Даже эти страдания не рождали ненависти к ней, настолько она была прекрасна; но отвращение, которое он испытывал к грубо размалеванному холсту, поверхность которого так часто и бесплодно изучал, было столь же велико, сколь сильна была его страсть. С каждым днем полотно казалось ему все более уродливым контрастом с тем совершенством, которое оно скрывало под своими кричащими красками. Лорд Эдмунд не раз ловил себя на том, что готов, словно дикое животное, броситься на ненавистный холст и порвать его острыми когтями. Только страх навеки потерять ее, который был сильнее мук, его терзавших, останавливал беднягу. Но сам он чувствовал, что очень скоро должен либо сойти с ума, либо умереть.

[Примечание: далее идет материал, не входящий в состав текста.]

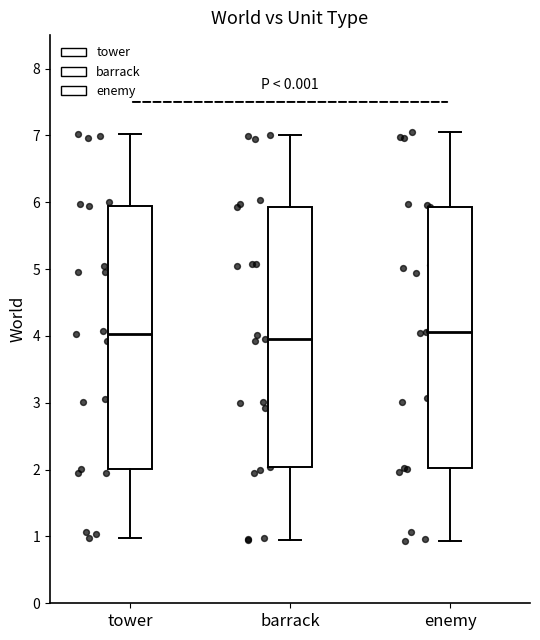

Reading left to right, read every box against the y-axis: the position of its median line, the range the box covers, and the ends of its whiskers. The values are not printed on the chart, so give them approximately, as read against the axis.

tower: median 4.0, box 2.0 to 5.9, whiskers 1.0 to 7.0
barrack: median 3.9, box 2.0 to 5.9, whiskers 0.9 to 7.0
enemy: median 4.1, box 2.0 to 5.9, whiskers 0.9 to 7.1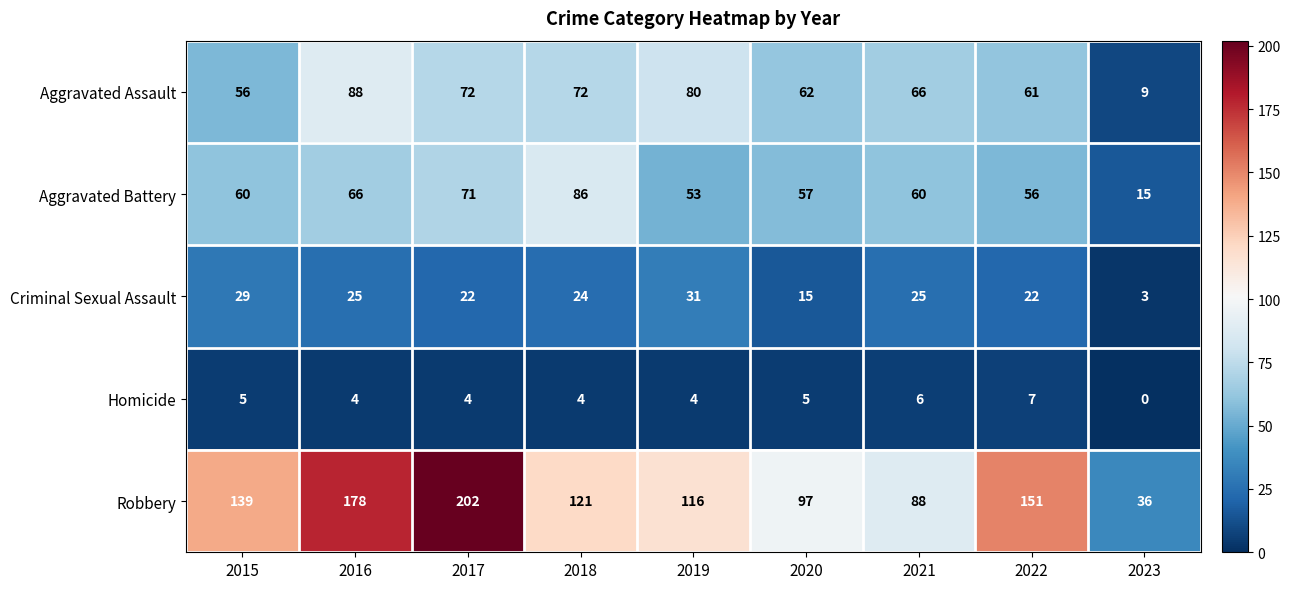

Which category has the lowest value across all series?

2023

В тот летний вечер, когда мы вновь встретились с нашим героем, он, словно повинуясь инстинкту самосохранения, заставил себя принять приглашение на обед, чего давно уже не делал. Вечер оказался для него ужасным во всех отношениях: он чувствовал себя объектом всеобщего сочувствия и даже отторжения и едва мог воспринимать обращенные к нему слова. К тому же, стоило ему переступить порог дворца, у него страшно разболелась голова, а к концу вечера ее словно сдавило стальным обручем. Но именно это и подвело его к осознанию своего плачевного состояния, и тогда он принял твердое решение: он прямиком отправится домой, войдет в свою галерею и уничтожит картину, и пусть это обернется самыми мучительными страданиями, все равно они не сравнятся с тем, что ему уже пришлось пережить.

Он намеревался взять кеб, но перспектива оказаться в замкнутом пространстве кареты была невыносима, так что лорд отправился домой пешком. Ночь была хмурой, но, когда он свернул на Ройял-Хоспитал-Роуд, луна прорезала толщу облаков, и вскоре ее сияние разлилось по спокойной глади воды. Головная боль не отступила, но стала какой-то другой, теперь стальной обруч превратился в раскаленный прут, который врезался в голову над правым ухом, все глубже проникая в мозг. Когда лорд подошел к своему дому, боль достигла апогея. Схватив в холле античный кинжал, он поплелся в галерею и, прикрывая рукой глаза, толкнул тяжелые двери.

Ему представлялось, что в галерее царит кромешная тьма, но на самом деле мраморный пол был залит лунным светом. Колени лорда дрожали, когда он шел к картине; сознавая, что одного взгляда на Серафину будет достаточно, чтобы от его решимости не осталось и следа, он тем не менее готов был исполнить задуманное. Нет, он не может; он должен последний раз взглянуть на нее! И лорд опустил руку.